Tuesday, September 13, 2016

Rival Libyan Regime to Protect National Wealth as West Demands Withdrawal From Seized Oil Ports
13 Sep, 2016 04:24

A general view of the Marsa al Hariga oil port in the city of Tobruk, Libya © Ismail Zitouny

The US and several of its allies have condemned the takeover of four oil terminals in Libya by the country’s rival administration, calling for an immediate withdrawal. Those behind the seized ports say the move was necessary to protect the nation’s wealth.

“The Governments of France, Germany, Italy, Spain, the United Kingdom, and the United States condemn this weekend's attacks on Zueitina, Ras Lanuf, Es Sider, and Brega oil terminals in Libya. We call on all parties to undertake an immediate ceasefire and to refrain from any further hostilities,” the US State Department wrote in a statement on its website.

It went on to stress that the six countries see the UN-backed Government of National Accord (GNA) – which ran the oil terminals prior to the seizures – as Libya's “sole executive authority.”

“We call for all military forces that have moved into the oil crescent to withdraw immediately, without preconditions,” the joint statement added.

Forces of opposition commander take all three key Libyan oil ports
Meanwhile, the GNA itself has also called on those responsible for the seizures to be defeated, with a Sunday statement from the government's Presidential Council calling the attacks “unjustified escalation” that would “prolong the period of conflict” in Libya.

But forces loyal to General Khalifa Haftar – who opposes the GNA and supports the rival government in the east of the country – said the seizures were necessary because the GNA in Tripoli had been distributing oil sale revenues unfairly. It said that Libyan armed forces took over the ports in an effort to protect the source of national income and end political blackmail that has cost Libya US$100 billion over the past three years.

The Tobruk-based rival administration did, however, vowed to fulfill national export commitments.

“The Libyan national oil corporation will fulfill all obligations and contracts that were agreed with local and foreign companies,” parliamentary speaker Aguila Saleh Issa said a statement, as quoted by Sputnik.

The Sunday seizures by the Libyan National Army (LNA), which is also loyal to forces in Libya's east, led to the takeover of Sidra and Ras Lanuf, neighboring oil terminal towns, from the Petroleum Facilities Guards (PFG). In addition to the terminals themselves, a 220,000 barrels-per-day refinery was seized, along with a petrochemical complex, a military and civil airport, and oil company buildings.

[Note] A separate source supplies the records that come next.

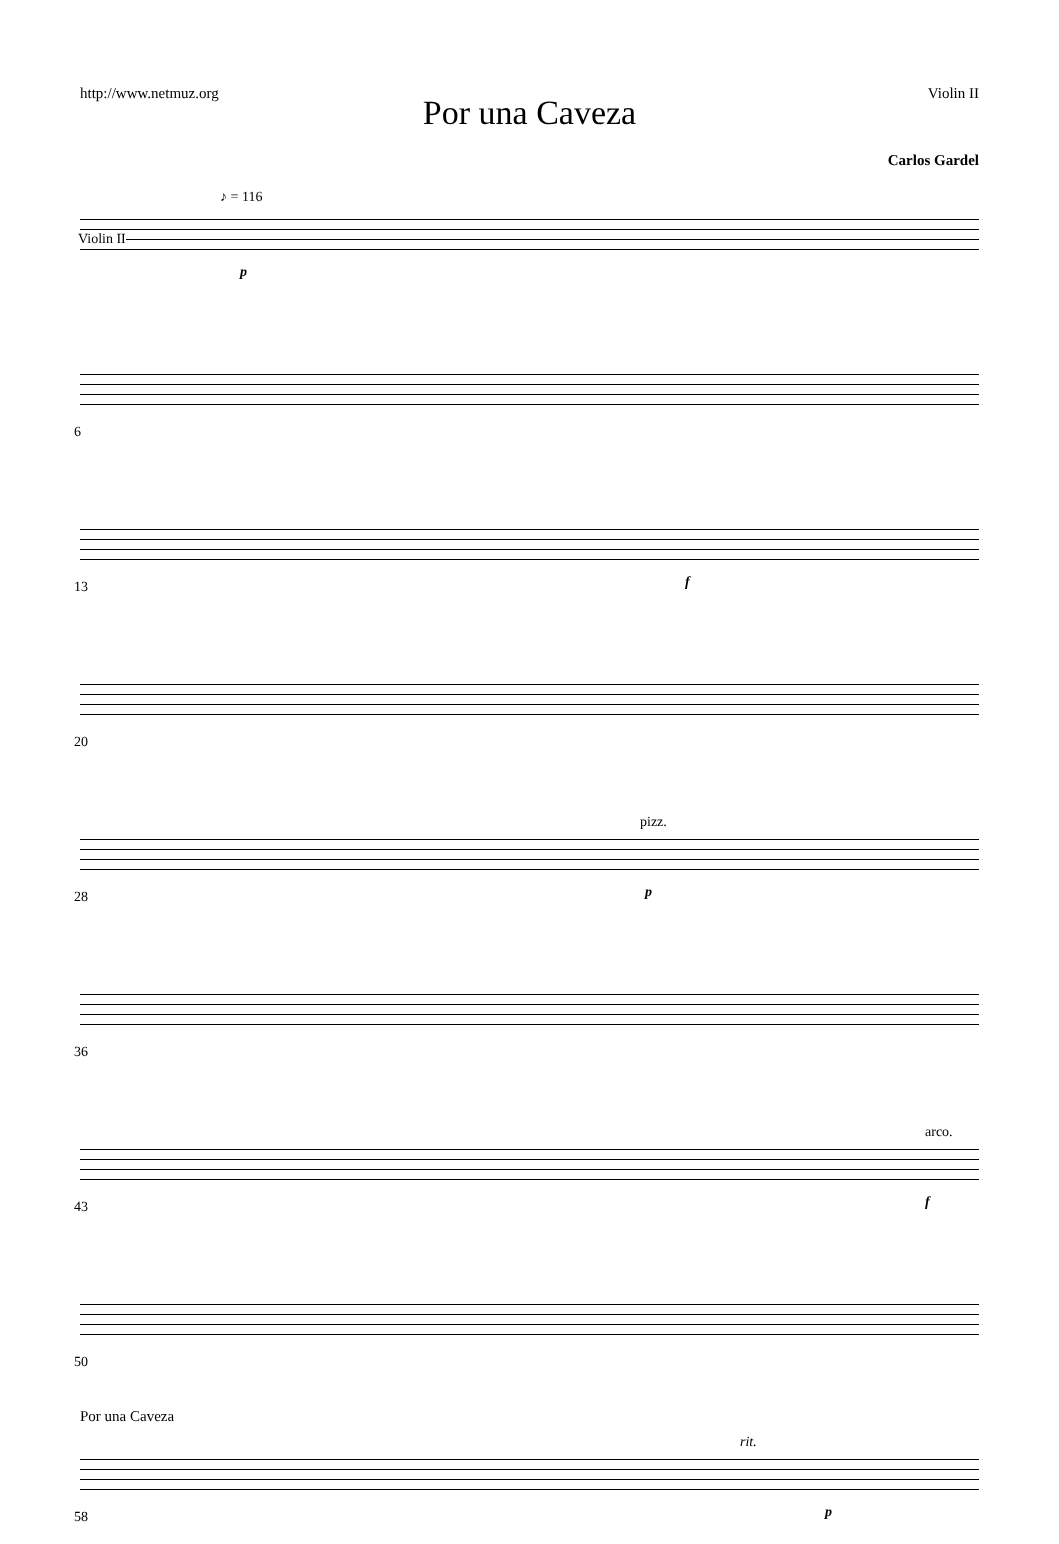http://www.netmuz.org Violin II
Por una Caveza
Carlos Gardel
♪ = 116
Violin II
p
6
13 f
20
28
pizz.
p
36
43
arco.
f
50
58
rit.
p
Por una Caveza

In addition, the LNA also took control of the south and east gates at Ajdabiya and the headquarters of the Zueitina oil terminal, leaving PFG with hardly any territory.

The LNA said the operation – dubbed Swift Lightning – had been planned for months and was achieved with minimal bloodshed.

The attacks have prompted worries about a wider battle over Libya’s resources, as the oil-rich country has the world’s ninth-largest oil reserves.

One of those worries came from Martin Kobler, head of the UN Support Mission in Libya, who tweeted his concerns and stressed that Libya’s oil belongs to “all Libyans.”